Plans also are underway to soon add three more equity analysts to the Sydney office, where the firm has had an institutional sales and client service team since 2004.
Madsen says: “Australia is another key area for us. We’ve been targeting superannuation funds for the last six years. Like the Chinese institutional investors, they are looking for expertise in global markets.
“We’ve had some very good business, particularly in the global equity space.”
He explains that the superannuation funds have largely been looking for global developed and emerging markets equities expertise from foreign investment managers. But now, their interest in other asset classes is being piqued.
Madsen says: “On the fixed income side, the superannuation funds have large exposure to their domestic markets, for obvious reasons. But now I see more international fixed income exposure in the pipeline.”
As the funds branch out into different asset classes and exposures, Madsen explains why T Rowe Price is in a good position to capture some of that business.
“We built a strong base of institutional relationships in Australia and we’ll continue to offer more strategies to these institutions as the investors begin to look for more specific, or specialised investments,” he says.
Another Asia region Madsen says is attractive in terms of latent investor potential is Japan.
He says: “We’re active in the Japanese institutional market and have we’ve been servicing corporate pension funds in the country for the last seven years.

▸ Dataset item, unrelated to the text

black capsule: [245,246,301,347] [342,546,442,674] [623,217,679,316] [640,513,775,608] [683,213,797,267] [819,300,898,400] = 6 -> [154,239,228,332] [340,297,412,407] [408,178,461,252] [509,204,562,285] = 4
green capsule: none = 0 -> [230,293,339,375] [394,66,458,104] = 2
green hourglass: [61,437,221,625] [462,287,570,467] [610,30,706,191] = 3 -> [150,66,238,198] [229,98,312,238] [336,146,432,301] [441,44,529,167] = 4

“The Japanese mutual fund market has developed very well and over the last few years we’ve seen strong growth in our business there. We continue to see it as a very promising market for us. It’s a big pool of money and there is a lot of interest in investing outside of Japan and using the kind of expertise that we can offer.”
The firm established its joint venture in Japan with Sumitomo Bank and Daiwa Securities in 1999. Madsen says: “We’ve been active in Japan for the last ten plus years. We sub-advice mutual funds sold to Japanese retail investors, by various distributors. You can say that we bring our investment expertise to their distribution power.”
T Rowe Price is keen to highlight that being successful in Asia is not about trying to have a finger in every pie.
Madsen says: “We have to make sure that there is a good match between what the investor is looking for and what we can provide.
“The Asian region is made up of many different countries, regulations, languages and cultural biases. Therefore, you have to go to each market individually and look at all the preferences of the investors there.”
And T Rowe Price takes this exercise very seriously. “We try to be very focused on what we do and gather sufficient market intelligence to make sure there is a good match. If there isn’t a good match between what we do and what investors want, we might not go into a market, despite sizeable asset base. We don’t need to be in every single market in the region.”